SOURCE.
_ _ _

From My Bookshelf - 6
Whoo! First my computer goes down with a "flu" and gets fully reformatted. Then one by one, starting from the youngest, my family members succumb to a bout of stomach flu - the least said the better! Now, except for the excoriated throat of our elder son, we are okay! And to free to start blogging once again!
Magic - somehow after Harry Potter (movie review later!) - the kind that we see on a stage has lost its attraction and wonder for me. I think the movie The Prestige had a lot to do with it too(Hugh Jackman in a grey role!! :-( ). To think that all the tricks that make us ooh and aah are the feats of just a clever engineer and some very good distraction tactics somehow makes it all tawdry. The last magic show that I enjoyed was two years ago. It was a corporate event for kids and the magician was speech-impaired. I really marveled at his performance because a magician's best tool after his sleight of hand is his verbal skill and this magician really did well in spite of not being able to talk.
As far as magicians go, Malayalis are proud to have a world-class magician amongst us, our very own Gopinath Muthukad - he of the splendid fire escapes and disappearing things. He is a magician with a mission, a very well-spoken and passionate human being, very easy on the eyes and occasionally goofs up in public (remember the Thiruvananthapuram Mayor and the big bang?) which only makes him appear more human. We've seen him judge musical prodigies in a music reality show. He is the ultimate showman. What I did not know was that he has a talent for writing - till I picked up this...

_ _ _

Recorded data:
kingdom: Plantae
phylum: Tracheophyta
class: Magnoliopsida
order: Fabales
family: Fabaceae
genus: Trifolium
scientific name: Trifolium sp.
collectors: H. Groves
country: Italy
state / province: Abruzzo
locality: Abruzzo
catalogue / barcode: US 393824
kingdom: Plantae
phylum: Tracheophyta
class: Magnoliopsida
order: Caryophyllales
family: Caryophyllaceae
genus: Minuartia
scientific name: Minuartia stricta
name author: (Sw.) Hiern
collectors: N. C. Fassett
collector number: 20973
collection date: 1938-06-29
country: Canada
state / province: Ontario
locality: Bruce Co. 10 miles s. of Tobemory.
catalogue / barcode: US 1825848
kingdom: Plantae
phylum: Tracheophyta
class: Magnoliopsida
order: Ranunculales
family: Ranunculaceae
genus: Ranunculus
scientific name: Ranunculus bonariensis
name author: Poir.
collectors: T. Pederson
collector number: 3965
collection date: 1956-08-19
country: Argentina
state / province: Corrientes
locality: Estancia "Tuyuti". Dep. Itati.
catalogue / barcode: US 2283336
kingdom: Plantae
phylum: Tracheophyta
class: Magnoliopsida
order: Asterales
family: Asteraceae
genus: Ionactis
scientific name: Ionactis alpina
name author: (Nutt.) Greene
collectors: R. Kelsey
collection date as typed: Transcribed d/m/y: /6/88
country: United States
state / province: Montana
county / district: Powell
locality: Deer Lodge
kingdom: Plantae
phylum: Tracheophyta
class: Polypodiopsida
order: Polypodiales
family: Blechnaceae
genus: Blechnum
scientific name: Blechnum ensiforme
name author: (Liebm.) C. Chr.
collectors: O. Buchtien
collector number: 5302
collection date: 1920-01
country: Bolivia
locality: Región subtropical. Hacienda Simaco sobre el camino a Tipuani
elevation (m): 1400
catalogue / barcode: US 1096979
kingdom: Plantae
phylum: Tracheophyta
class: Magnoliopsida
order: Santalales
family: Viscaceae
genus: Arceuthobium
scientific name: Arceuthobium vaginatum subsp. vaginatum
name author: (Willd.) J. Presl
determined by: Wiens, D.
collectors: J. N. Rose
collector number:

_ _ _

STATED EXERCISE.
Summarize the blog post above in exactly two sentences.

RESULT OF THE TASK.
Back to blogging after a computer reformat and a family bout of stomach flu, the writer explains that stage magic has lost its wonder for them, partly because of Harry Potter and the movie The Prestige, though they marveled at a speech-impaired magician at a corporate event for kids two years ago. The writer then praises Gopinath Muthukad, the world-class Malayali magician, as a well-spoken, passionate showman and notes not having known of his talent for writing.